If a record holds a picture, leave the picture out, but write out everything else exactly.
******************************
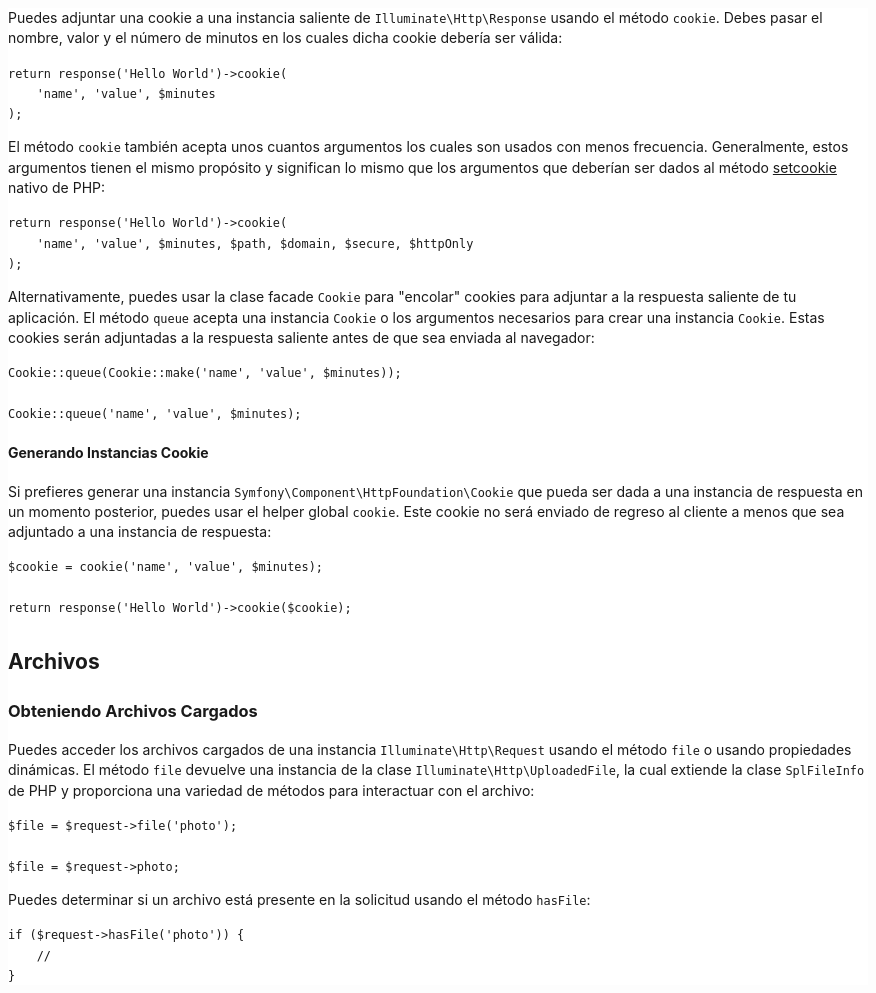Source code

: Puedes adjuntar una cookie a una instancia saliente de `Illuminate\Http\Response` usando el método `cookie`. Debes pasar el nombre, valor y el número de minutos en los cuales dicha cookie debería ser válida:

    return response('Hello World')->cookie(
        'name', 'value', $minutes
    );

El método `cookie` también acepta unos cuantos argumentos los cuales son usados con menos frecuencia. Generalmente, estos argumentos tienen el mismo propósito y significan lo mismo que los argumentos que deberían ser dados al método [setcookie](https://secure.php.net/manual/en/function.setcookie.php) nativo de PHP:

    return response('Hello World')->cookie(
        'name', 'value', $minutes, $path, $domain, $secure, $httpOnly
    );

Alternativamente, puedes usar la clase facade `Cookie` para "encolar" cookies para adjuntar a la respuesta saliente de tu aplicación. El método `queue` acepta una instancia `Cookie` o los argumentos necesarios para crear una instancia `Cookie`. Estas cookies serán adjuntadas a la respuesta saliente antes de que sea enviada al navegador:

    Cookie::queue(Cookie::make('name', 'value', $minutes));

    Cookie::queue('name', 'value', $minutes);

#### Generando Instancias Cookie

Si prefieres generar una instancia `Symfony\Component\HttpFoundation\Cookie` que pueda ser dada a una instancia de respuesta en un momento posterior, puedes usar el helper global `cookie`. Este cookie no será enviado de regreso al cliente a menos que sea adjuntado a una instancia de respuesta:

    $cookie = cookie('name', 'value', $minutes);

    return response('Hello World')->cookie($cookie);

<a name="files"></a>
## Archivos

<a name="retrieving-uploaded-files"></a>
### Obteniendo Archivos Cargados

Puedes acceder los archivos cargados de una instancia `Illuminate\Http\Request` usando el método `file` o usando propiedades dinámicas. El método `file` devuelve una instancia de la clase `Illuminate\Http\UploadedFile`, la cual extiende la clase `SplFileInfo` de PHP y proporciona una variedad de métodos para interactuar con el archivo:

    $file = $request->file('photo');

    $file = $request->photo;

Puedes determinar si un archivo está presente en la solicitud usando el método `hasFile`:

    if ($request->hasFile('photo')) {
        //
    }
******************************
[Answer for this exercise]
Source code

: Puedes adjuntar una cookie a una instancia saliente de `Illuminate\Http\Response` usando el método `cookie`. Debes pasar el nombre, valor y el número de minutos en los cuales dicha cookie debería ser válida:

    return response('Hello World')->cookie(
        'name', 'value', $minutes
    );

El método `cookie` también acepta unos cuantos argumentos los cuales son usados con menos frecuencia. Generalmente, estos argumentos tienen el mismo propósito y significan lo mismo que los argumentos que deberían ser dados al método [setcookie](https://secure.php.net/manual/en/function.setcookie.php) nativo de PHP:

    return response('Hello World')->cookie(
        'name', 'value', $minutes, $path, $domain, $secure, $httpOnly
    );

Alternativamente, puedes usar la clase facade `Cookie` para "encolar" cookies para adjuntar a la respuesta saliente de tu aplicación. El método `queue` acepta una instancia `Cookie` o los argumentos necesarios para crear una instancia `Cookie`. Estas cookies serán adjuntadas a la respuesta saliente antes de que sea enviada al navegador:

    Cookie::queue(Cookie::make('name', 'value', $minutes));

    Cookie::queue('name', 'value', $minutes);

#### Generando Instancias Cookie

Si prefieres generar una instancia `Symfony\Component\HttpFoundation\Cookie` que pueda ser dada a una instancia de respuesta en un momento posterior, puedes usar el helper global `cookie`. Este cookie no será enviado de regreso al cliente a menos que sea adjuntado a una instancia de respuesta:

    $cookie = cookie('name', 'value', $minutes);

    return response('Hello World')->cookie($cookie);

<a name="files"></a>
## Archivos

<a name="retrieving-uploaded-files"></a>
### Obteniendo Archivos Cargados

Puedes acceder los archivos cargados de una instancia `Illuminate\Http\Request` usando el método `file` o usando propiedades dinámicas. El método `file` devuelve una instancia de la clase `Illuminate\Http\UploadedFile`, la cual extiende la clase `SplFileInfo` de PHP y proporciona una variedad de métodos para interactuar con el archivo:

    $file = $request->file('photo');

    $file = $request->photo;

Puedes determinar si un archivo está presente en la solicitud usando el método `hasFile`:

    if ($request->hasFile('photo')) {
        //
    }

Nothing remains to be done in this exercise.